– Что-о?! – взъярился он, и тут широченная, как совковая лопата, рука Пригоршни опустилась на его плечо и припечатала зад приподнявшегося десантника обратно к сиденью.
– Ты задобал, Костян, – признался Пригоршня, вроде и по-прежнему добродушно, но уже и грозно. – Че ты его достаешь всю дорогу? Сиди и не отсвечивай!
Я незаметно ухмыльнулся, искоса наблюдая за ними. Месть сладка, даже если она чужими руками сделана! Костя заметно стух и, спихнув руку Пригоршни, отвернулся. Вообще, он прицепился ко мне с того самого момента, когда в военном лагере на Периметре этим двоим приказали охранять меня, и донимал подколками.

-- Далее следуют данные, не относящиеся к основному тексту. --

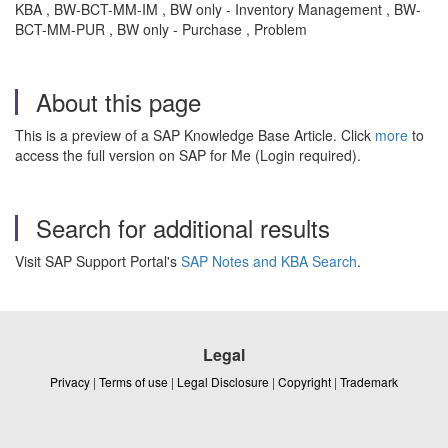
KBA , BW-BCT-MM-IM , BW only - Inventory Management , BW-
BCT-MM-PUR , BW only - Purchase , Problem
About this page
This is a preview of a SAP Knowledge Base Article. Click
more
to
access the full version on SAP for Me (Login required).
Search for additional results
Visit SAP Support Portal's
SAP Notes and KBA Search
.
Legal
Privacy
|
Terms of use
|
Legal Disclosure
|
Copyright
|
Trademark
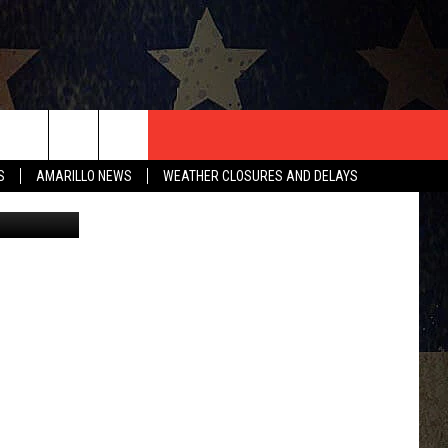
T US
S
AMARILLO NEWS
WEATHER CLOSURES AND DELAYS
{Facebook}
CONTACT INFO
EEDBACK
ISE
HIP APPLICATION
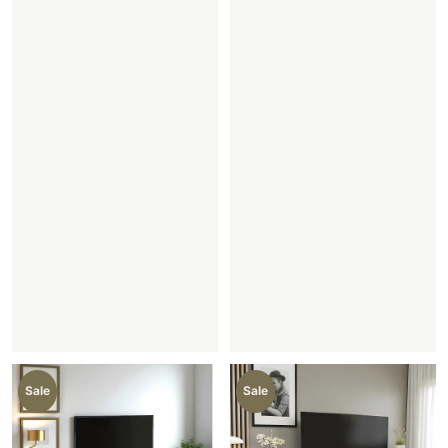
Sale
Sale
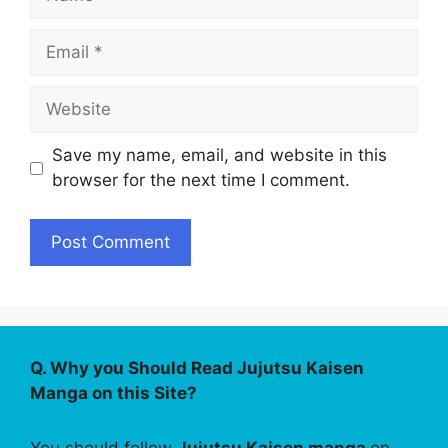
Email
Website
Save my name, email, and website in this
browser for the next time I comment.
Q. Why you Should Read Jujutsu Kaisen
Manga on this Site?
You should follow
Jujutsu Kaisen manga
on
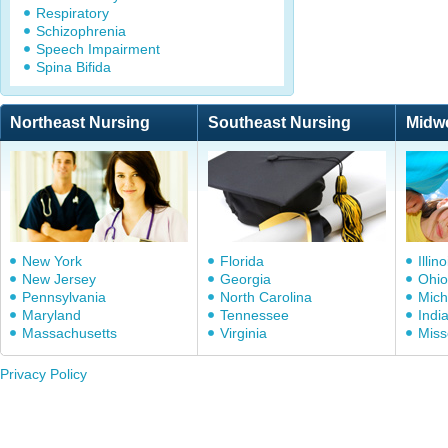
Respiratory
Schizophrenia
Speech Impairment
Spina Bifida
Northeast Nursing
Southeast Nursing
Midw
New York
Florida
Illino
New Jersey
Georgia
Ohio
Pennsylvania
North Carolina
Mich
Maryland
Tennessee
Indi
Massachusetts
Virginia
Miss
Privacy Policy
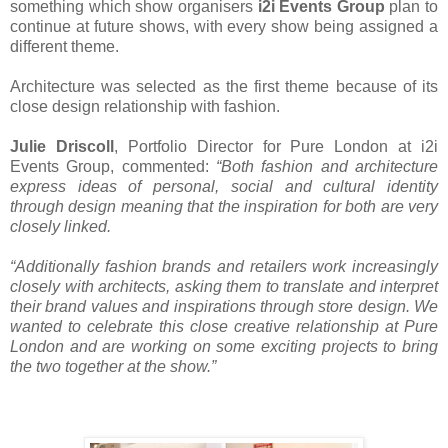
something which show organisers
i2i Events Group
plan to
continue at future shows, with every show being assigned a
different theme.
Architecture was selected as the first theme because of its
close design relationship with fashion.
Julie Driscoll
, Portfolio Director for Pure London at i2i
Events Group, commented:
“Both fashion and architecture
express ideas of personal, social and cultural identity
through design meaning that the inspiration for both are very
closely linked.
“Additionally fashion brands and retailers work increasingly
closely with architects, asking them to translate and interpret
their brand values and inspirations through store design. We
wanted to celebrate this close creative relationship at Pure
London and are working on some exciting projects to bring
the two together at the show.”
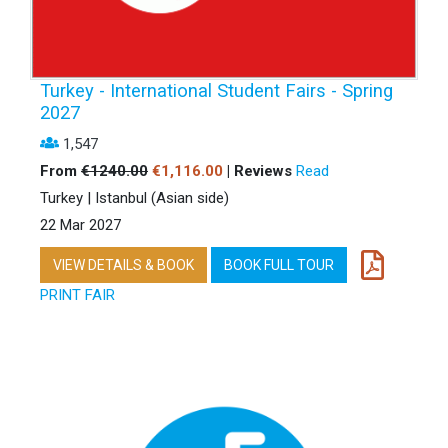
Turkey - International Student Fairs - Spring
2027
1,547
From
€1240.00
€1,116.00
| Reviews
Read
Turkey | Istanbul (Asian side)
22 Mar 2027
VIEW DETAILS & BOOK
BOOK FULL TOUR
PRINT FAIR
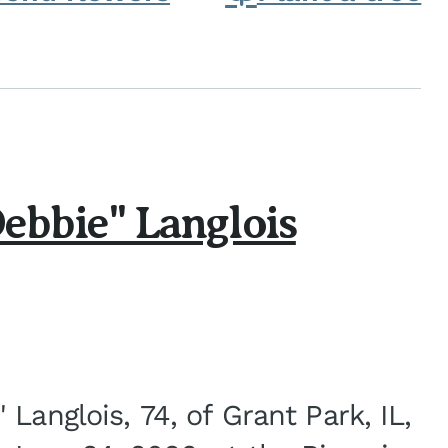
ebbie" Langlois
Langlois, 74, of Grant Park, IL,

Мне, впрочем, на язвительного десантника с его изящным чувством юмора было глубоко наплевать – у меня в Зоне свой интерес, свое дело, я не отвлекался на ерунду.
Разобравшись с Костей, Пригоршня снова развернулся ко мне и показал на шрам, украшающий мой лоб справа и рассекающий напополам бровь:
– А это у тебя откуда, журналюга?
– В Афганистане получил.
– В Афгане был? – снова влез в диалог Костя, и по тону его было понятно, что он мне верит примерно как хасид шахиду.
– Делал репортаж про наркомафию. В горах их люди выследили меня, ну и навалились…
– Врешь, тебя б там замочили на раз, репортерчик!
– Да, почти и замочили, – пожал я плечами. – Но вот отбился как-то… С двумя пулями в боку и ножевым ранением головы.
Они переглянулись, и Костя на очередном вираже покрепче сжал лежащую на коленях «Грозу» с подствольником.
– А в Зоне капец бы тебе пришел, если бы бандюки местные навалились. Не отбился бы. Или в аномалию попал бы – и суши брюки.
Аномалиями здесь называли локальные образования, появившиеся после возникновения первых Зон, – словно мины, аномалии разбросаны по всем этим неласковым землям. Бывают они психические и физические, стабильные и ползучие… Для людей большинство смертельны. Научного объяснения тому, как они появились, до сих пор нет, ученые только руками разводят. А военные, не будь дураками, вовсю исследуют их в своих лабораториях.
Ничего не ответив Косте, я снова нацелился камерой в иллюминатор – типа снимал. Под нами было поле, где высились горы мусора и груды ржавого металла. Между ними тянулась колючка на бетонных столбах, дальше – ржавела толстая труба на сваях. Я подался к иллюминатору, разглядев, что впереди по растрескавшейся асфальтовой дороге идут четверо людей в потрепанной одежде. Один вдруг оглянулся на вертушку, что-то сказал другим – и они бросились в разные стороны.
– Крысы, – скривился Костя, уставившись в иллюминатор. – Сталкерское отродье.
– Сталкеры… Вы так называете людей, которые ходят в глубину Зоны? Я слышал разные слова: бродяги, охотники, даже проводники… А, и ловчие еще.
Костя презрительно молчал, и вместо него ответил Пригоршня:
– Да у них вообще путано. Короче, записывай, журналист, потом от гонорара мне отстегнешь: сталкерами называют больше тех, кто постоянно живет в Зоне. Бывалых, типа, самых крутых. Охотники – это те, кто конкретно промышляют мутантами. Охотник может быть как из-за Периметра, так и постоянно обитать в Зоне, то есть одновременно быть и сталкером. Проводники хорошо знают Зону и нанимаются, чтоб каких-то людей, ну вот типа тебя, или экспедиции через эти места водить. Сталкер может быть профи-проводником, а может и не быть. Охотник – тот редко проводником бывает, разные эти, как их… амплуа. Ну а ловчие… их, считай, в Зоне и нету, потому что ловчие – это парни, которые снаружи, за Периметром, ловят вырвавшихся наружу мутантов. Вот такой у нас тут расклад, журналюга.
– Вы их не любите, судя по твоему ласковому лицу? – я кивнул на Костю.
– Да кто ж их любит! – ощерился он.
– Нормальные пацаны, я к ним с пониманием отношусь, – хмыкнул Пригоршня, поправляя свою неуставную шляпу. – Даже думаю иногда: а вот если бы я сталкером был, а не десантником, добывал бы артефакты за пригоршню долларов….
– Ну, и что б ты делал? – разозлился Костя на Пригоршню. – По лагерям бы жил, по землянкам вонючим спал?!
– А что такого? Зато дисциплины нет, как у нас, не надо всяких козлов слушаться. Эх… Ладно, забудьте. Эй, репортер, что еще ты не знаешь, что тебе рассказать?